Let's assume we all agree that Joe Schmoe is the single bet CEO ever to grace the face of hte Earth. No one can argue his skills. Give him a company where there are zero employees. No one will work for the company because of "X" reason. How long will that compnay survive without employees? Take a different company with the worst CEO on the planet. Give him a company that has employees who will show up every day (albeit disgruntled) and how long will that company stay in business in comparison to the first.
Leadership is essential, yes. But a captain of an empty ship, regardless of his skills, will soon find himeself adrift on the seas and watch helplessly as a mutinous ship sails by and it's captain is strapped to the bow mast with a dagger in his heart.
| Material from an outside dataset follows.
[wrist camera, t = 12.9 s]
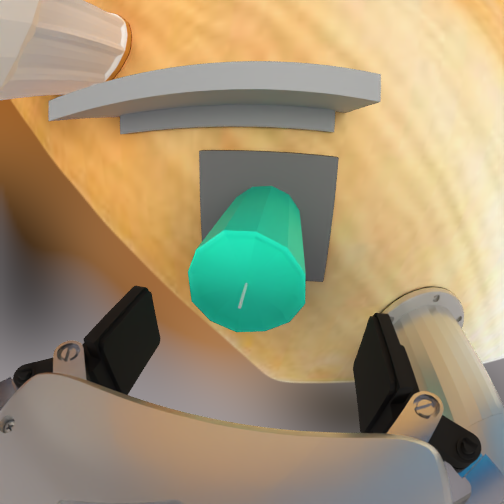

One individual employee is
not worth the equal of the CEO, but as a
collective they are
more important to the sucess or failure of a given company than the CEO and his top managers.
I'm glad you brought up the supply and demand argument. I love it when people bring this old time favorite out of the closet. If you take the roster of the FAA's "active" pilots (appropriately rated, i.e. commerical/atp) and pair them up to
just part 121 jobs the ratio is about 2 pilots for every 1 job. When you include part 91 operators, part135 operators and government operators the ratio drops significantly.
That is not an oversupply. By comparison the colleges and universities of this nation pump out MBAs (the only real "requirement" for a CEO position - much like the commericial or atp rating not withstanding experience) like the plague pumped out corpses. Yet CEO compensation as a whole has increased in the 1000's of percentages in just the last 20 years. Law schools in this country have been graduating roughly 12 lawyers every year for every one law job yet the median starting income or a lawyer (at a firm) is over 100k per year. The median starting income across the board is still nearly 60k/year.
The law of supply and demand works great in a sterile environment like a college classroom. It's just like communisim. On paper it works great. In the real world, with real people, and real power, and real back-room deals it gets corrupted. Sure it's still there and works a little but more often than not you have things like the Futures and Commodities exchange where as little as 100 people guess at what other people are going to do and artificially influence the price of goods like, say oil.
Again, supply and demand would truly work as it's taught in a completely free market but as we all know it's not a free market by anymeans so supply and demand simply doesn't work the way everyone likes to think it does.